No sooner had Ratcliff quitted the house, on the morning of the breakfast described, than Josephine hurried to the invalid’s room. A poor diminutive Creole lady, with wrinkled skin, darker even than the quadroon’s, and with one shoulder higher than the other, she sat, with a white crape-shawl wrapped round her, in a large arm-chair. Her face, as Josephine entered, lighted up with a smile of welcome that for a moment seemed to transfigure even those withered and pain-stricken features. In half an hour Josephine had put her in possession of all the developments of the last two days, and of her own plans for controlling the movements of Ratcliff in regard to the young white woman supposed to be his slave.

With absorbed interest the invalid listened to the details, and approved warmly of what Josephine had planned. Her feminine curiosity was pleased with the idea of having, in her own house and under her own eye, this young person whom Ratcliff had presumed to think of as a second wife; while the thought of baffling him in his selfish schemes sent a shock of pleasure to her heart. Furthermore, the excitement seemed to brace up her frame anew, and to ruffle into breezy action the torpid tide of her monotonous existence.

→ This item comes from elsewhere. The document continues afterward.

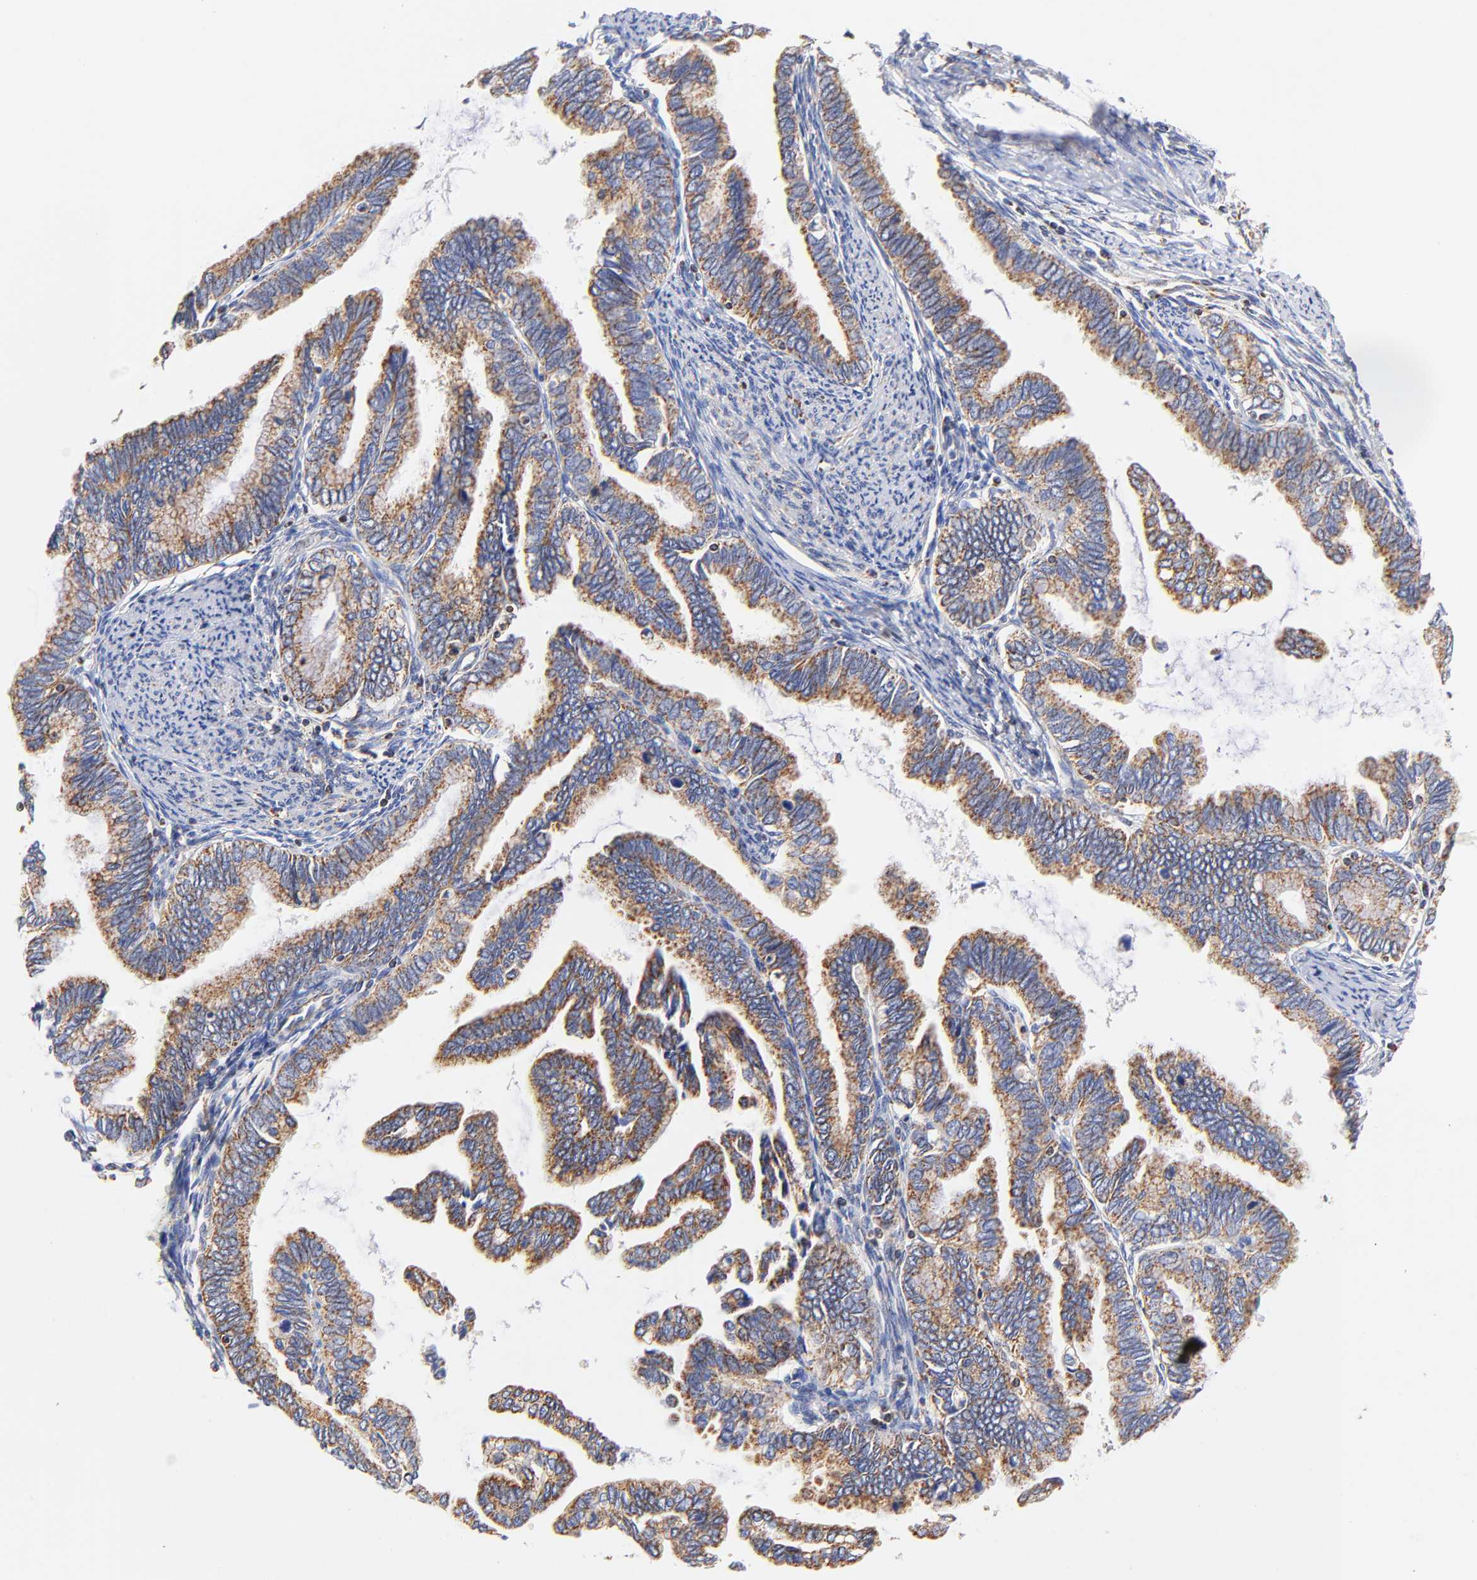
{"staining": {"intensity": "moderate", "quantity": "25%-75%", "location": "cytoplasmic/membranous"}, "tissue": "cervical cancer", "cell_type": "Tumor cells", "image_type": "cancer", "snomed": [{"axis": "morphology", "description": "Adenocarcinoma, NOS"}, {"axis": "topography", "description": "Cervix"}], "caption": "Immunohistochemical staining of adenocarcinoma (cervical) exhibits medium levels of moderate cytoplasmic/membranous protein staining in about 25%-75% of tumor cells. (brown staining indicates protein expression, while blue staining denotes nuclei).", "gene": "ATP5F1D", "patient": {"sex": "female", "age": 49}}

Esha was announced and introduced. A new and refreshing incident for the invalid! And now, if Esha had needed any further confirmation of the quadroon’s story, it was amply afforded. Josephine’s project for the present security of Ratcliff’s white slave was discussed and approved.

The carriage was waiting at the door. “Go now,” said Mrs. Ratcliff, “and be sure you bring the girl right up to see me.”